Но вот к ручью выбился с людьми новый бригадир лесорубов Иван Серегин и разжег огромный костер. Бурый хвойный дым поднялся теплым столбом вверх и, словно маяк, оповестил обессилевших и отставших, что дорога сделана, что они прошли…

- Люди уже там, а как тракторы? Мне же окладные брусья надо тащить! - прибежал встревоженный Шумихин. - Болото! Чавкает все на этом проклятом ручье!

- Прошли люди, пройдут и тракторы! - сказал Николай.

Шумихин вопросительно посмотрел на своего начальника и недовольно поджал сухие губы. "Горячку порет Николай Лексеич…"

- Два-три раза пусти вхолостую - вот тебе и дорога. Пни спилить в уровень с землей, Опарин давно так делает!

Старик послушно выскочил из кабинета, сильнее прежнего налегая на палку, а Николай в десятый раз уставился на топографическую карту.

Новая буровая! Да, правильно. Учесть возможную зону истощения складки и в полукилометре от ручья, вниз по наклону пласта, бурить! Здесь - наверняка!

И впервые за все время он почувствовал огромную радость и огромную силу в себе как человек, победивший растерянность и неумение в большом и трудном деле.

Все бумаги и образцы пород, обнаруженные в ящике Гарина, Николай срочно отправил в геологоразведочный отдел. Написал Штерну:

"…Андрей Яковлевич! Рабочие вчера нашли эти документы в земле, в устье ручья. Бумаги, по-моему, имеют большую ценность и для изучения края и для производства. Сегодня начинаю подготовку площади под буровую на ручье. Прошу санкционировать скважину в квадрате № 72.

Горбачев".

* * *

Девчата из Катиной бригады ходили на корчевку. Многие втянулись в эту нелегкую работу, а Зина Белкина замечала, что день ото дня слабеет. До конца смены не хватало сил. Когда пробивали профиль на новую буровую, Зина чувствовала себя на трассе такой слабой и одинокой, словно позади не было месячного опыта, словно повторился тот памятный, труднейший день на корчевке, когда она выбилась из сил на пятидесяти процентах нормы.

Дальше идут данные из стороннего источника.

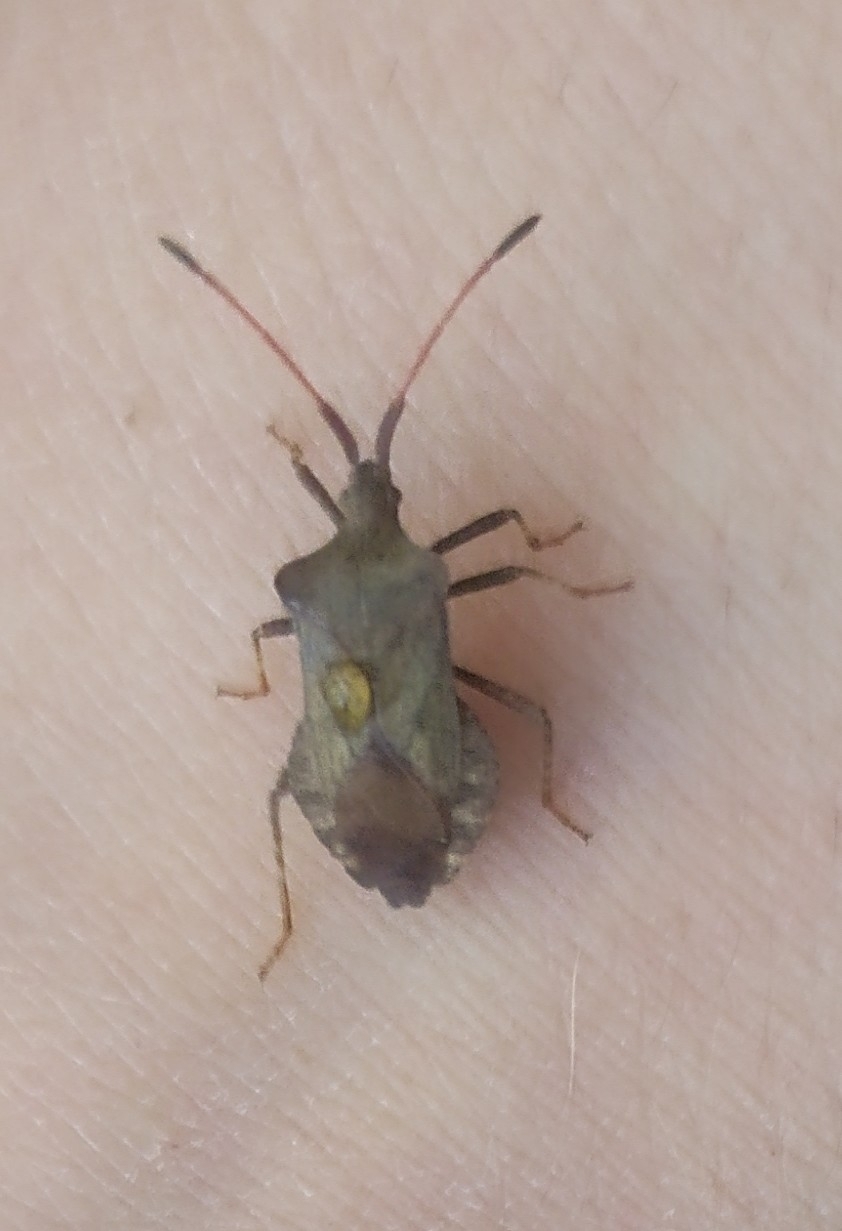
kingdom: Animalia
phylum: Arthropoda
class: Insecta
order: Hemiptera
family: Coreidae
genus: Coreus
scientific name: Coreus marginatus
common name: Dock bug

…Эту ель когда-то свалило ветром. Дерево было старое и толстое, кора на нем высохла и отстала грязными, заскорузлыми лохмотьями. Ветки при падении вонзились в землю, заросли мхом, а корни вздыбились вверх, словно щупальца морского страшилища. И все это было засыпано снегом. Надо было откопать дерево, разрезать пилой на короткие бревна, пень подкорчевать, потом сложить все в кучу и сжечь. Адская работа…

Подруги уже пилили ствол. Пила надсадно пела надоедливое: "Жи-ву, жи-ву, жи-ву…" Надо было обрубать ветки, но Зине не хотелось двигаться, смотрела на дерево, затаив дыхание и позабыв совсем, что в руках - остро отточенный топор.

Пила продолжала свою песню, а Зина злилась. Она чувствовала не лень, но полное бессилие…

К чему вся эта нечеловеческая работа? Лежит себе древняя елка, а вокруг сотни их гниют вповалку и сохнут на корню - и пусть пропадают. И какое до них дело ей, красивой девчонке?

Она глянула на согбенных, занятых подруг и, резко повернувшись, пошла к большому костру.

Подпиленная у пня елка с треском осела к земле. Подруги вопросительно посмотрели вслед Зине, потом одна из них молча подхватила брошенный ею топор и стала обрубать сучья.

Катя никак не могла справиться с одним огромным пнем, что откатился в сторону и не хотел двигаться в костер.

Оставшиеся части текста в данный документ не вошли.